平安末期~室町期に見える荘園名。三河国宝飯【ほい】郡のうち。寿永3年4月24日の源頼朝下文案に賀茂別雷神社領の荘園として「参河国 小野田庄」とある(賀茂別雷神社文書/平遺4155)。その後,文治2年10月1日にも頼朝が同社に当荘を安堵しており(黒川本賀茂注進雑記/鎌遺182),このことは「吾妻鏡」にも見える。文永元年6月の権祝賀茂某訴状案によれば,寛治年間勅免によって賀茂社の神領となって,社役のみを勤仕していたとあり,承安4年正禰宜主保が知行権を得たこと,嘉禄元年から文暦2年の間強盗が荘民を殺傷したことなどが知られる(上賀茂神社文書/早稲田大学所蔵文書上)。

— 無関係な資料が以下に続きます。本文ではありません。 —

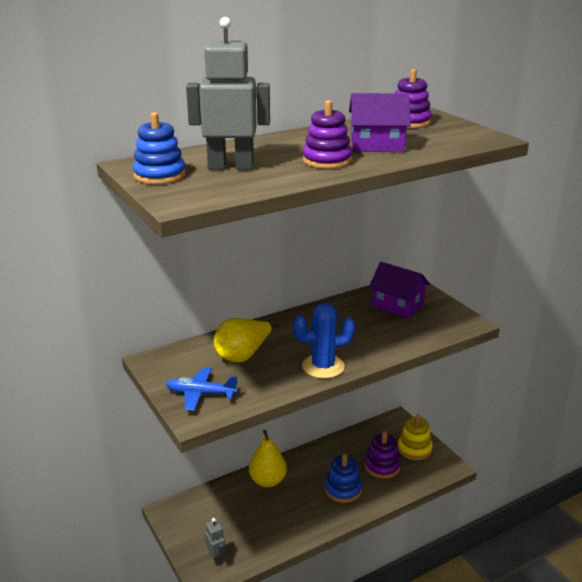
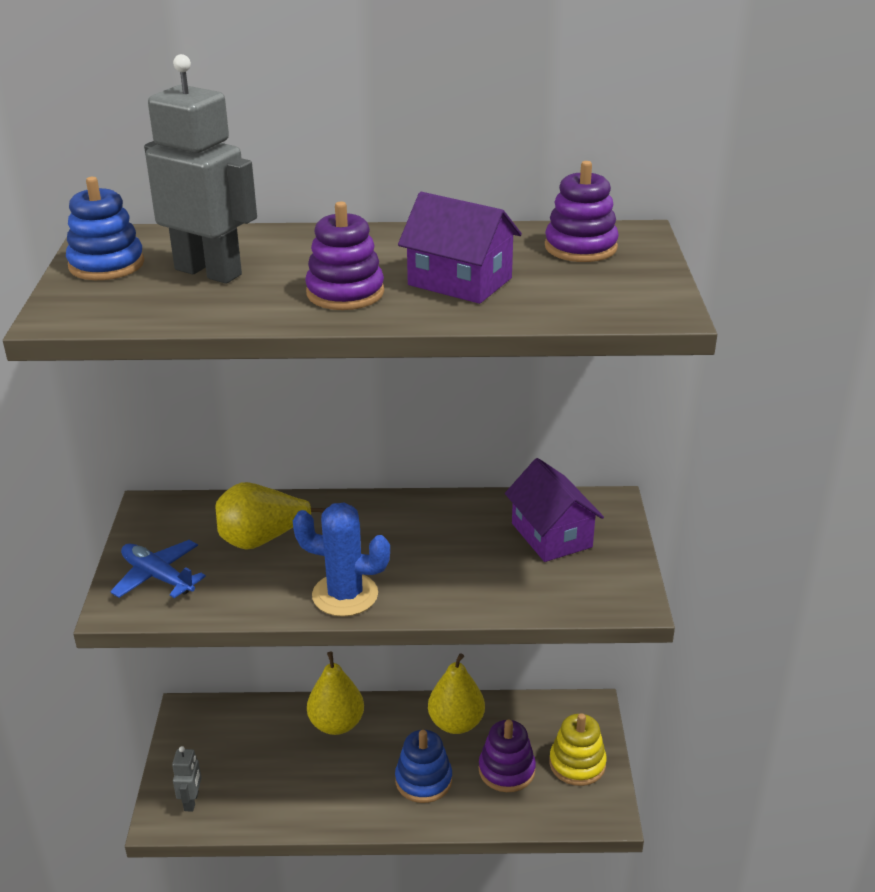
camera: 30 degrees right, 5 degrees up
(335, 454) = (456, 723): none -> yellow pear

また正応6年の荘々宛文では正禰宜延久が一円知行をしており,その下に公文職として右衛門村正なるものがあった(京都大学図書館所蔵文書)。「園太暦」文和2年正月18日条によれば,観応3年8月に賀茂別雷神社神主の下人右馬允男なる人物が当荘内で夜討に遭い殺害されている。その後文明12年4月に,「装束新調庄役次第」として「〈右〉小野田御庄」と見える(賀茂別雷神社文書/大日料8‐12)。小野田荘の範囲は,江戸期の八名郡中山・萩平・平野・西川・馬越・入文【いぶみ】・成沢・賀茂・井ノ島・橋尾および宝飯郡向河原の村々(八名郡誌)。